◆ TASK DIRECTIONS ◆
Every entry below should come back unchanged, except that the pictures are dropped.

··· SOURCE DATA

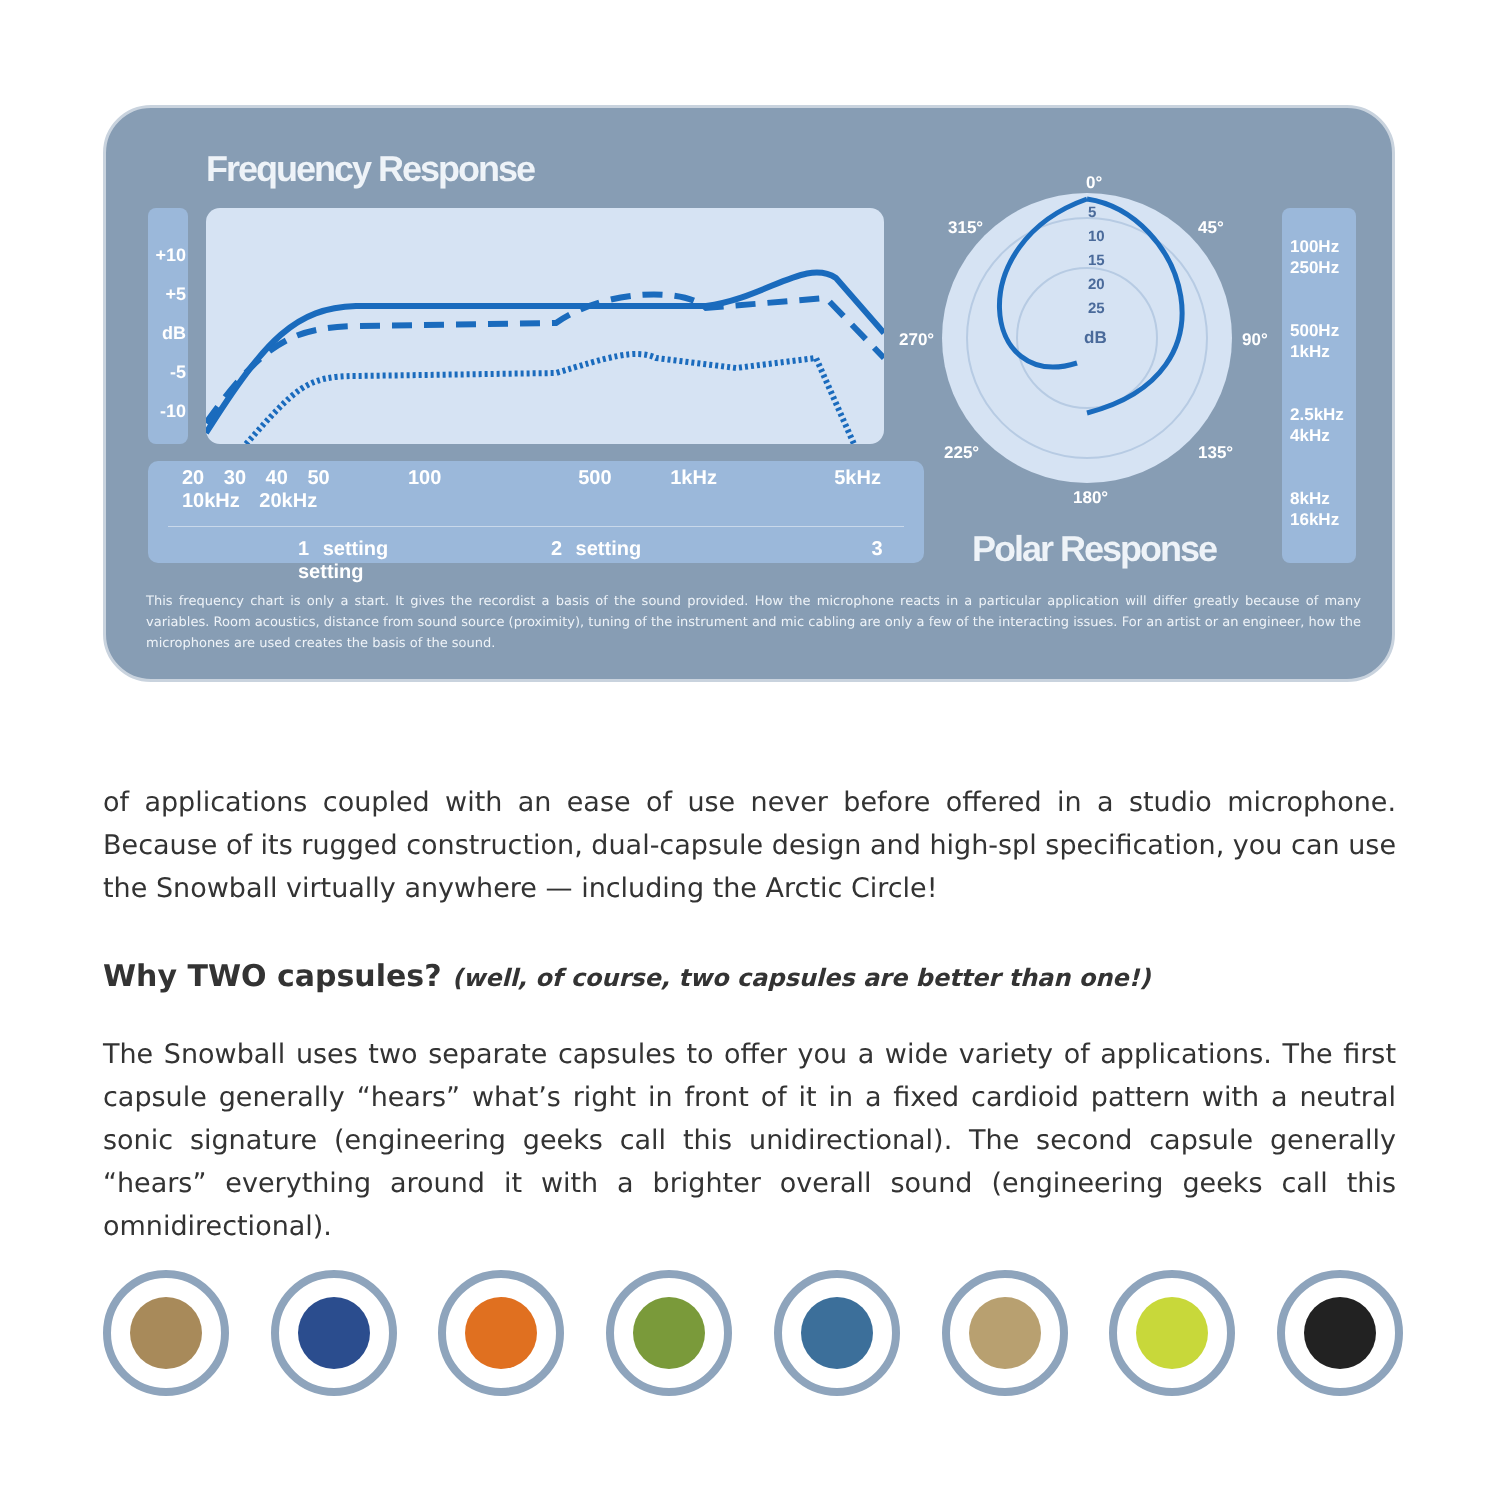Frequency Response
+10
+5
dB
-5
-10
20 30 40 50 100 500 1kHz 5kHz 10kHz 20kHz
1 setting 2 setting 3 setting
0°
5
10
15
20
25
dB
315° 45°
270° 90°
225° 135°
180°
Polar Response
100Hz
250Hz
500Hz
1kHz
2.5kHz
4kHz
8kHz
16kHz
This frequency chart is only a start. It gives the recordist a basis of the sound provided. How the microphone reacts in a particular application will differ greatly because of many variables. Room acoustics, distance from sound source (proximity), tuning of the instrument and mic cabling are only a few of the interacting issues. For an artist or an engineer, how the microphones are used creates the basis of the sound.
of applications coupled with an ease of use never before offered in a studio microphone. Because of its rugged construction, dual-capsule design and high-spl specification, you can use the Snowball virtually anywhere — including the Arctic Circle!
Why TWO capsules? (well, of course, two capsules are better than one!)
The Snowball uses two separate capsules to offer you a wide variety of applications. The first capsule generally “hears” what’s right in front of it in a fixed cardioid pattern with a neutral sonic signature (engineering geeks call this unidirectional). The second capsule generally “hears” everything around it with a brighter overall sound (engineering geeks call this omnidirectional).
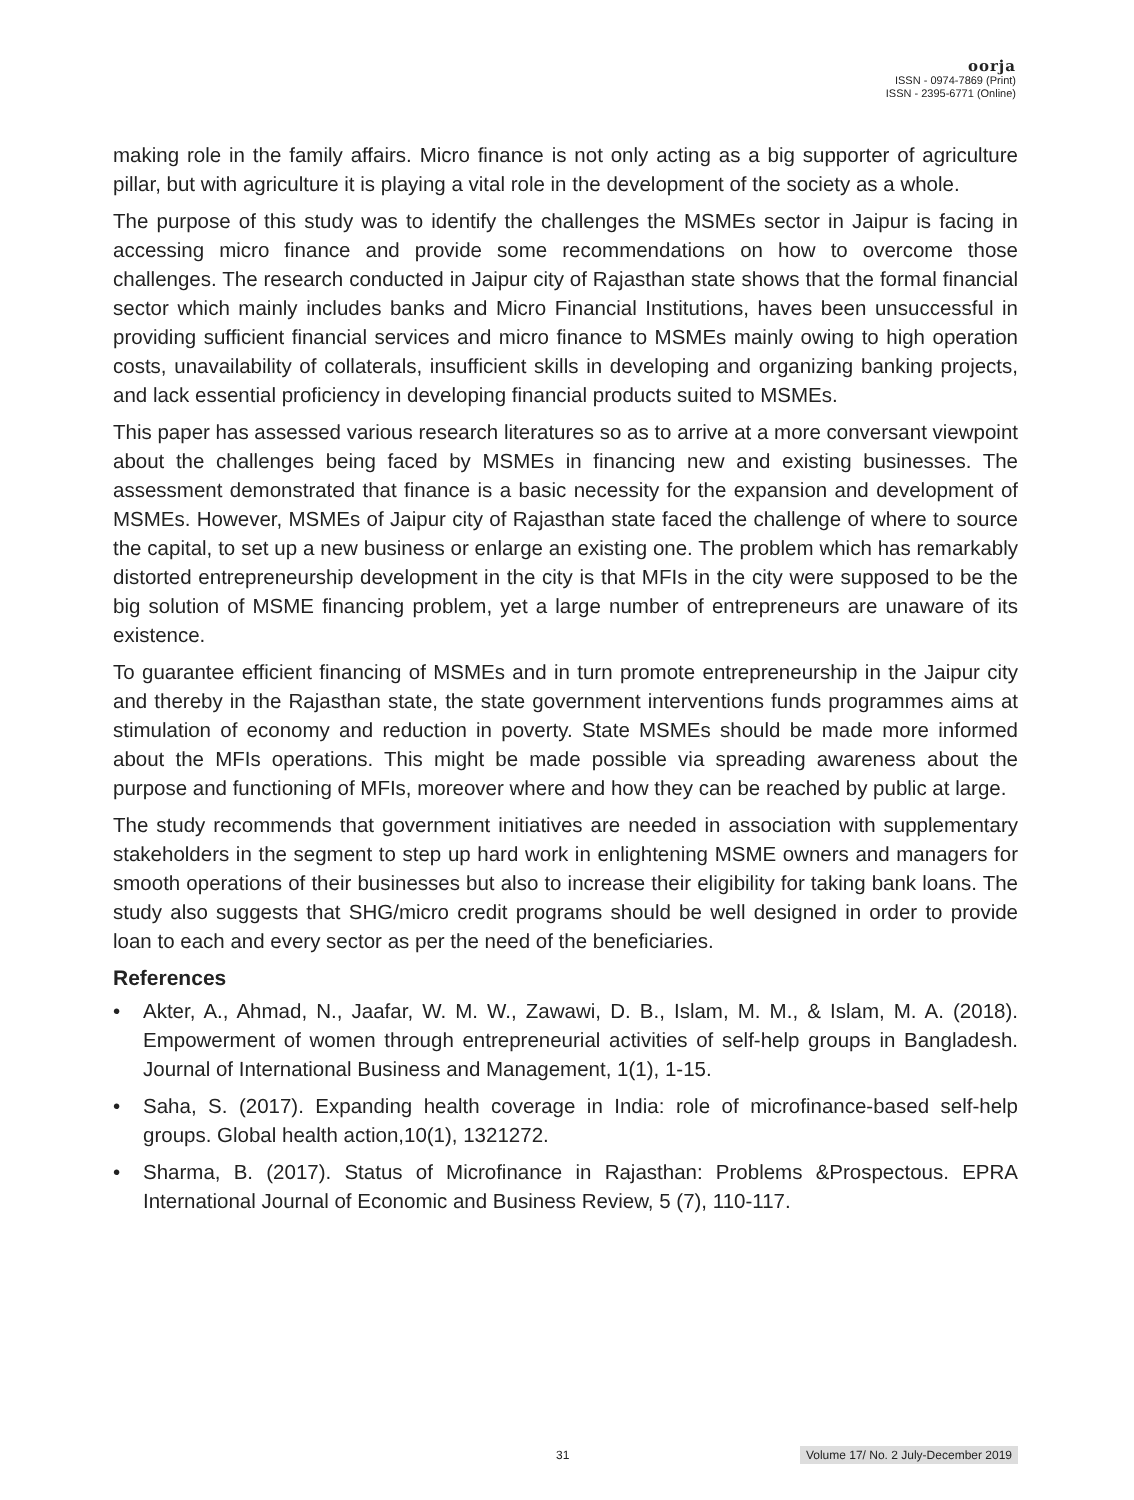oorja
ISSN - 0974-7869 (Print)
ISSN - 2395-6771 (Online)
making role in the family affairs. Micro finance is not only acting as a big supporter of agriculture pillar, but with agriculture it is playing a vital role in the development of the society as a whole.
The purpose of this study was to identify the challenges the MSMEs sector in Jaipur is facing in accessing micro finance and provide some recommendations on how to overcome those challenges. The research conducted in Jaipur city of Rajasthan state shows that the formal financial sector which mainly includes banks and Micro Financial Institutions, haves been unsuccessful in providing sufficient financial services and micro finance to MSMEs mainly owing to high operation costs, unavailability of collaterals, insufficient skills in developing and organizing banking projects, and lack essential proficiency in developing financial products suited to MSMEs.
This paper has assessed various research literatures so as to arrive at a more conversant viewpoint about the challenges being faced by MSMEs in financing new and existing businesses. The assessment demonstrated that finance is a basic necessity for the expansion and development of MSMEs. However, MSMEs of Jaipur city of Rajasthan state faced the challenge of where to source the capital, to set up a new business or enlarge an existing one. The problem which has remarkably distorted entrepreneurship development in the city is that MFIs in the city were supposed to be the big solution of MSME financing problem, yet a large number of entrepreneurs are unaware of its existence.
To guarantee efficient financing of MSMEs and in turn promote entrepreneurship in the Jaipur city and thereby in the Rajasthan state, the state government interventions funds programmes aims at stimulation of economy and reduction in poverty. State MSMEs should be made more informed about the MFIs operations. This might be made possible via spreading awareness about the purpose and functioning of MFIs, moreover where and how they can be reached by public at large.
The study recommends that government initiatives are needed in association with supplementary stakeholders in the segment to step up hard work in enlightening MSME owners and managers for smooth operations of their businesses but also to increase their eligibility for taking bank loans. The study also suggests that SHG/micro credit programs should be well designed in order to provide loan to each and every sector as per the need of the beneficiaries.
References
• Akter, A., Ahmad, N., Jaafar, W. M. W., Zawawi, D. B., Islam, M. M., & Islam, M. A. (2018). Empowerment of women through entrepreneurial activities of self-help groups in Bangladesh. Journal of International Business and Management, 1(1), 1-15.
• Saha, S. (2017). Expanding health coverage in India: role of microfinance-based self-help groups. Global health action,10(1), 1321272.
• Sharma, B. (2017). Status of Microfinance in Rajasthan: Problems &Prospectous. EPRA International Journal of Economic and Business Review, 5 (7), 110-117.
31 Volume 17/ No. 2 July-December 2019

······

◆ YOUR SOLUTION ◆
Frequency Response
+10
+5
dB
-5
-10
20 30 40 50 100 500 1kHz 5kHz 10kHz 20kHz
1 setting 2 setting 3 setting
0°
5
10
15
20
25
dB
315° 45°
270° 90°
225° 135°
180°
Polar Response
100Hz
250Hz
500Hz
1kHz
2.5kHz
4kHz
8kHz
16kHz
This frequency chart is only a start. It gives the recordist a basis of the sound provided. How the microphone reacts in a particular application will differ greatly because of many variables. Room acoustics, distance from sound source (proximity), tuning of the instrument and mic cabling are only a few of the interacting issues. For an artist or an engineer, how the microphones are used creates the basis of the sound.
of applications coupled with an ease of use never before offered in a studio microphone. Because of its rugged construction, dual-capsule design and high-spl specification, you can use the Snowball virtually anywhere — including the Arctic Circle!
Why TWO capsules? (well, of course, two capsules are better than one!)
The Snowball uses two separate capsules to offer you a wide variety of applications. The first capsule generally “hears” what’s right in front of it in a fixed cardioid pattern with a neutral sonic signature (engineering geeks call this unidirectional). The second capsule generally “hears” everything around it with a brighter overall sound (engineering geeks call this omnidirectional).
oorja
ISSN - 0974-7869 (Print)
ISSN - 2395-6771 (Online)
making role in the family affairs. Micro finance is not only acting as a big supporter of agriculture pillar, but with agriculture it is playing a vital role in the development of the society as a whole.
The purpose of this study was to identify the challenges the MSMEs sector in Jaipur is facing in accessing micro finance and provide some recommendations on how to overcome those challenges. The research conducted in Jaipur city of Rajasthan state shows that the formal financial sector which mainly includes banks and Micro Financial Institutions, haves been unsuccessful in providing sufficient financial services and micro finance to MSMEs mainly owing to high operation costs, unavailability of collaterals, insufficient skills in developing and organizing banking projects, and lack essential proficiency in developing financial products suited to MSMEs.
This paper has assessed various research literatures so as to arrive at a more conversant viewpoint about the challenges being faced by MSMEs in financing new and existing businesses. The assessment demonstrated that finance is a basic necessity for the expansion and development of MSMEs. However, MSMEs of Jaipur city of Rajasthan state faced the challenge of where to source the capital, to set up a new business or enlarge an existing one. The problem which has remarkably distorted entrepreneurship development in the city is that MFIs in the city were supposed to be the big solution of MSME financing problem, yet a large number of entrepreneurs are unaware of its existence.
To guarantee efficient financing of MSMEs and in turn promote entrepreneurship in the Jaipur city and thereby in the Rajasthan state, the state government interventions funds programmes aims at stimulation of economy and reduction in poverty. State MSMEs should be made more informed about the MFIs operations. This might be made possible via spreading awareness about the purpose and functioning of MFIs, moreover where and how they can be reached by public at large.
The study recommends that government initiatives are needed in association with supplementary stakeholders in the segment to step up hard work in enlightening MSME owners and managers for smooth operations of their businesses but also to increase their eligibility for taking bank loans. The study also suggests that SHG/micro credit programs should be well designed in order to provide loan to each and every sector as per the need of the beneficiaries.
References
• Akter, A., Ahmad, N., Jaafar, W. M. W., Zawawi, D. B., Islam, M. M., & Islam, M. A. (2018). Empowerment of women through entrepreneurial activities of self-help groups in Bangladesh. Journal of International Business and Management, 1(1), 1-15.
• Saha, S. (2017). Expanding health coverage in India: role of microfinance-based self-help groups. Global health action,10(1), 1321272.
• Sharma, B. (2017). Status of Microfinance in Rajasthan: Problems &Prospectous. EPRA International Journal of Economic and Business Review, 5 (7), 110-117.
31 Volume 17/ No. 2 July-December 2019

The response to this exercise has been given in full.